The feedreader was ported to the upcoming qooxdoo 0.8-alpha1. It also has got a whole lotta love to make it ready for the workshops on May 26th. We have cleaned up the whole beast, added data models, improved the GUI. The feedreader is the first application which uses the new 0.8 API. There were also some additions to the new Modern theme to support the previously incomplete appearance (not quite finished yet).

Skeleton & Quickstart

Both mini applications - being blue prints for your first qooxdoo applications - have been updated to the 0.8 API. They automatically make use of the new generator and already use the new widgets - basically just the button widget, as before ;).

Layout Improvements

Some quirks in the layout system were resolved. In particular the scrollbars got another set of fixes applied and their API was improved. Canvas layout now supports a new layout property called "edge" to easily allow to stretch a widget to all the edges (convenient for cases of top, right, bottom, left having the same value).

Resizer & Window

The window and resizer widgets were ported to 0.8. It looks quite good so far, but there are still some things open. This means that neither the API is final yet, nor is the appearance. Sub control handling for complex widgets like window is also still missing.

Splitpane widget in the works

Jonathan is currently starting with a port of the SplitPane widget. After his excellent work on the HtmlArea this actually is the first widget he ports to the 0.8 infrastructure. Be the source with you, Johnny!

Generator

This week's efforts mainly went into internal representation of global structures of the compiled application (like qxresources, etc.). Also, initial support for "contrib://"-style Manifests has been added to the "library" config key, but will see further refinement. This allows you to use qooxdoo-contrib projects in your own projects, as you already know it from qooxdoo 0.7. Preliminary documentation of the generator is available.

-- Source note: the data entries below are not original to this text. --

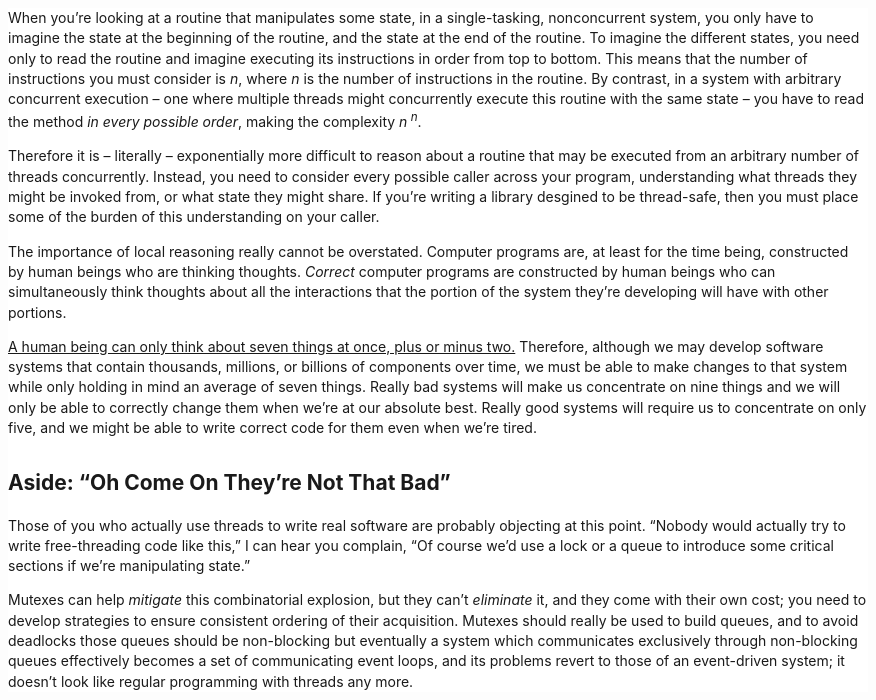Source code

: When you’re looking at a routine that manipulates some state, in a single-tasking, nonconcurrent system, you only have
to imagine the state at the beginning of the routine, and the state at the end of the routine. To imagine the different
states, you need only to read the routine and imagine executing its instructions in order from top to bottom. This means
that the number of instructions you must consider is _n_, where _n_ is the number of instructions in the routine. By
contrast, in a system with arbitrary concurrent execution – one where multiple threads might concurrently execute this
routine with the same state – you have to read the method _in every possible order_, making the complexity _n_<sup><em>
n</em></sup>.

Therefore it is – literally – exponentially more difficult to reason about a routine that may be executed from an
arbitrary number of threads concurrently. Instead, you need to consider every possible caller across your program,
understanding what threads they might be invoked from, or what state they might share. If you’re writing a library
desgined to be thread-safe, then you must place some of the burden of this understanding on your caller.

The importance of local reasoning really cannot be overstated. Computer programs are, at least for the time being,
constructed by human beings who are thinking thoughts. _Correct_ computer programs are constructed by human beings who
can simultaneously think thoughts about all the interactions that the portion of the system they’re developing will have
with other portions.

[A human being can only think about seven things at once, plus or minus two.](https://en.wikipedia.org/wiki/The_Magical_Number_Seven,_Plus_or_Minus_Two)
Therefore, although we may develop software systems that contain thousands, millions, or billions of components over
time, we must be able to make changes to that system while only holding in mind an average of seven things. Really bad
systems will make us concentrate on nine things and we will only be able to correctly change them when we’re at our
absolute best. Really good systems will require us to concentrate on only five, and we might be able to write correct
code for them even when we’re tired.

## Aside: “Oh Come On They’re Not That Bad”

Those of you who actually use threads to write real software are probably objecting at this point. “Nobody would
actually try to write free-threading code like this,” I can hear you complain, “Of course we’d use a lock or a queue to
introduce some critical sections if we’re manipulating state.”

Mutexes can help _mitigate_ this combinatorial explosion, but they can’t _eliminate_ it, and they come with their own
cost; you need to develop strategies to ensure consistent ordering of their acquisition. Mutexes should really be used
to build queues, and to avoid deadlocks those queues should be non-blocking but eventually a system which communicates
exclusively through non-blocking queues effectively becomes a set of communicating event loops, and its problems revert
to those of an event-driven system; it doesn’t look like regular programming with threads any more.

Now to some exciting topics outside the qooxdoo 0.8 development:

Visual GUI Builder for qxTransformer

PyQooxCard is a visual GUI builder based on the layoutEditor of the original PythonCard package. It has been extended by John Henry to support qxtransformer code generation. PyQooxCard allows you to create similar-looking GUIs for the desktop and the web - you can use the same resource files to create python executables and qxml templates. This sub project is still under heavy development, feedback is welcome.

Appearance is Everything

Great news, at long last an early adopter's release of AIE themes for qooxdoo 0.7.3 is available for download. A two page Quick Start Guide is included to help get you started. Check out the demos and please provide some feedback.